David Aldridge war es nicht nur ein Anliegen, interdisziplinär, sondern auch international Verbindungen zu knüpfen. So hat er die europäische und weitere internationale Zusammenarbeit gesucht und gepflegt und beispielsweise den Promotionsstudiengang für Musiktherapie an der Universität in Aalborg mit aufgebaut. Er hat den Studienaufbau der Musiktherapie in Krems unterstützt sowie in zahlreichen scientific boards internationaler Kongresse über viele Jahre in den Gesundheitsdisziplinen mitgewirkt sowie im wissenschaftlichen Beirat der Deutschen Gesellschaft der Musiktherapie.

Besonders hervorzuheben sind Davids Aldridge zahlreiche Publikationen in Form von Büchern, Artikeln, Sammelbänden und Buchbeiträgen zur Musiktherapie und weiteren Themen der ganzheitlichen Medizin und Psychologie. Er hat sich unter anderem Themen der Demenz, palliativen Versorgung, Spiritual Care sowie Methodik der ganzheitlichen Medizinforschung gewidmet. Er hat zudem die Musiktherapiedatenbank und das Online Journal «Music Therapy Today» aufgebaut, um Wissen frei zugänglich zur Verfügung zu stellen.
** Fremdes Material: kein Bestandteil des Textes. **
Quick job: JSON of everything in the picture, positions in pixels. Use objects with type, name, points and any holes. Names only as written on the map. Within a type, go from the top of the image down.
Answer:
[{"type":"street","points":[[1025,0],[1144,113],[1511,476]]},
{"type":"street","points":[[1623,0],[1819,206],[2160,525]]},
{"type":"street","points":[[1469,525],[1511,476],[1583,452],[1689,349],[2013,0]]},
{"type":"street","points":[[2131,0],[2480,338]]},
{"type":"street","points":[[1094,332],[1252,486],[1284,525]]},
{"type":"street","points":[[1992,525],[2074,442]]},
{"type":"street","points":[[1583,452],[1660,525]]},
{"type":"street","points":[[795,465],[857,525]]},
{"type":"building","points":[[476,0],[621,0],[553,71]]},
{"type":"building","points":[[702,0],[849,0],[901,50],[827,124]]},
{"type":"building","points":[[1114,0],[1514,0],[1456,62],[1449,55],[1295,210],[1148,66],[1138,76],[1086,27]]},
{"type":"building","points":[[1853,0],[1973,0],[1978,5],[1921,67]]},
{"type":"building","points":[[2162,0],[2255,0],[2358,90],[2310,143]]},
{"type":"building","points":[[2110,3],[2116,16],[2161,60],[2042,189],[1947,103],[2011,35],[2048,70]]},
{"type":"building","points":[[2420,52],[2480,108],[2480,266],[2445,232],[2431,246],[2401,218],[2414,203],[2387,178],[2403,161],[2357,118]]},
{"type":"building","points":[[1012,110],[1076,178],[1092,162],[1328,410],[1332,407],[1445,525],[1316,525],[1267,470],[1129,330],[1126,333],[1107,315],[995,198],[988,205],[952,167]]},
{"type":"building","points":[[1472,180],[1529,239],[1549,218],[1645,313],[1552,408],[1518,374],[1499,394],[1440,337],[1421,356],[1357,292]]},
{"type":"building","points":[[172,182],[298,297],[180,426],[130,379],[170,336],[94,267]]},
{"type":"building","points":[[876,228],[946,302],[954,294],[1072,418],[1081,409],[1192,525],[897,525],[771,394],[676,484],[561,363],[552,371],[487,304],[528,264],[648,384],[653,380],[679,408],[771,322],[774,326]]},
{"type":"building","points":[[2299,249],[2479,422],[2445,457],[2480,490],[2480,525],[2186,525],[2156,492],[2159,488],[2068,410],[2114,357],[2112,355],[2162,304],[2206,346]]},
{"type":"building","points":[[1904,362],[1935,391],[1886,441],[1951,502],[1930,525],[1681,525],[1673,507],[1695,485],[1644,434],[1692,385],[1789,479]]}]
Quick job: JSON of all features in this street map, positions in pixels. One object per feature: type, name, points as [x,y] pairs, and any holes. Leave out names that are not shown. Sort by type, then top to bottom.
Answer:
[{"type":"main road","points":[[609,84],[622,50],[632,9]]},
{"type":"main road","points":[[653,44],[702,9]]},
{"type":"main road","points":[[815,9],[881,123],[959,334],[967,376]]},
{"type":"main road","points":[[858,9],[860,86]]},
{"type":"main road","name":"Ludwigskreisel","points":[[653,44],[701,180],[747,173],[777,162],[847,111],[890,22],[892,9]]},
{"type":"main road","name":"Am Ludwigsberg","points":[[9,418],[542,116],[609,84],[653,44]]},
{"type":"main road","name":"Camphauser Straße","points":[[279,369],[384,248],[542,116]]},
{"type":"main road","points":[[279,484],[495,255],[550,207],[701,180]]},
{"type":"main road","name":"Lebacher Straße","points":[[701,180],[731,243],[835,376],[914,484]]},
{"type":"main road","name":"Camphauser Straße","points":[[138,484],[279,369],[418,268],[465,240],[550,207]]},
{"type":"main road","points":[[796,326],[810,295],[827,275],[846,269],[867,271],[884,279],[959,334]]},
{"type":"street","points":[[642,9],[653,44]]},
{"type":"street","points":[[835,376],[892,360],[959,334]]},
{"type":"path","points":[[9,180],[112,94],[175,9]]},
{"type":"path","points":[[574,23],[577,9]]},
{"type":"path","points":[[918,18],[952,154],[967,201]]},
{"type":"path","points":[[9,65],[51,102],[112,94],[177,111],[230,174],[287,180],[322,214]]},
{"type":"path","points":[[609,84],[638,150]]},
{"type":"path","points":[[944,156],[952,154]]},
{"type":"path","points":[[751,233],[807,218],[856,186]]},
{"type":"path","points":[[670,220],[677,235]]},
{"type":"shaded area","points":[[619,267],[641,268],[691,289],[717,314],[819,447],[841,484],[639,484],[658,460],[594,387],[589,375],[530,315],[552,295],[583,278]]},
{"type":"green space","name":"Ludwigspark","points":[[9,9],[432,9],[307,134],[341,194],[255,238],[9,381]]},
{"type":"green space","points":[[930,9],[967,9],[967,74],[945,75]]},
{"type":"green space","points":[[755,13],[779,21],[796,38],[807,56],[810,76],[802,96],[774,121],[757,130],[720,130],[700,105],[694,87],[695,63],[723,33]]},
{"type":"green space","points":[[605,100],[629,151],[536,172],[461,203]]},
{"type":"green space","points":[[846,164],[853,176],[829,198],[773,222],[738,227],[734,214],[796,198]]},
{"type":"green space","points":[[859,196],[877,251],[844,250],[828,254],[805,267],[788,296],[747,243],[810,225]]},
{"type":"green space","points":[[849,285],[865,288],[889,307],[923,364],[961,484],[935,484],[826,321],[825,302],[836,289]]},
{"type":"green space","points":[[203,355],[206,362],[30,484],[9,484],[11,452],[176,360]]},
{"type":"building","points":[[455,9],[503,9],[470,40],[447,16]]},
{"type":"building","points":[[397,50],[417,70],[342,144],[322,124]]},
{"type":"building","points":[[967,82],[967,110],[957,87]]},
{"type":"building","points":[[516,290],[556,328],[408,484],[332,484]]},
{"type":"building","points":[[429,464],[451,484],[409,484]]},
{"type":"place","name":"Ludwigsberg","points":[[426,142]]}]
Nach der Schliessung des Instituts für Musiktherapie und des Lehrstuhls für qualitative Forschung an der Universität Witten-Herdecke hat David Aldridge mit Prof. Lutz Neugebauer das Nordoff/Robbins Zentrum Witten aufgebaut, wo er bis zuletzt seine wissenschaftliche Arbeit für das Feld der Musiktherapie fortführte. Für sein Lebenswerk erhielt er verschiedenste Auszeichnungen, wie bspw. 2011 den Life Time Membership Award von der World Federation of Music Therapy.

Ich selber durfte David Aldridge als Dozent und Supervisor meiner Masterarbeit sowie später als Kollege am Institut für Musiktherapie und als Doktorvater erleben. Ich habe ihn in dieser Zeit als einen brillianten Denker und Wissenschaftler erleben dürfen, der für die Wissenschaft brannte und dem es gelang, diesen Funken der Lust und Neugier aufs Erforschen von Phänomenen und Therapieprozessen auf viele seiner Studenten und Kollegen überspringen zu lassen. Insbesondere in der Betreuung meiner Doktorarbeit habe ich seine Denkanstösse sehr geschätzt und die grosse Freiheit, die er mir zum eigenen Erforschen, Denken und Grübeln liess, ohne mich dabei allein zu lassen. Ich würde seine Supervisionsqualitäten nicht einfach als Dozieren, sondern als «Empowern» und Befähigen beschreiben – oder um es mit den Worten des Philosophen Khalil Gibran, leicht abgewandelt, auszudrücken:

Eure Kinder (Studierende) sind nicht eure Kinder (Studierenden)… Ihr dürft ihnen eure Liebe (Wissen) geben, aber nicht eure Gedanken, denn sie haben ihre eigenen Gedanken… Ihr seid die Bogen, von denen eure Kinder (Studierenden) als lebende Pfeile ausgeschickt werden.

Diese Offenheit und Freiheit hat David Aldridge auch in privaten Begegnungen leben können. Er war interessiert an den individuellen Persönlichkeiten und Lebensgeschichten seiner Mitmenschen und Studenten. So lud er bspw. jedes Semester zu sich nach Hause zum Essen ein, das er selber für uns zubereitete. Denn David Aldridge war wohl nicht nur ein brillianter Denker und Wissenschaftler, sondern auch ein Ästhet und Künstler, leidenschaftlicher Gärtner, Fotograf und exzellenter Koch, mit der richtigen Portion britischem, erfrischendem Humor.

David Aldridge wird eine grosse Lücke in der Musiktherapie-Landschaft, aber wohl auch als Partner, Freund, Vater, Grossvater, Urgrossvater und Kollege hinterlassen. Mögen wir seine nährenden Erinnerungen und inspirierenden Gedanken als lebende Pfeile weiter in die Welt hinaustragen.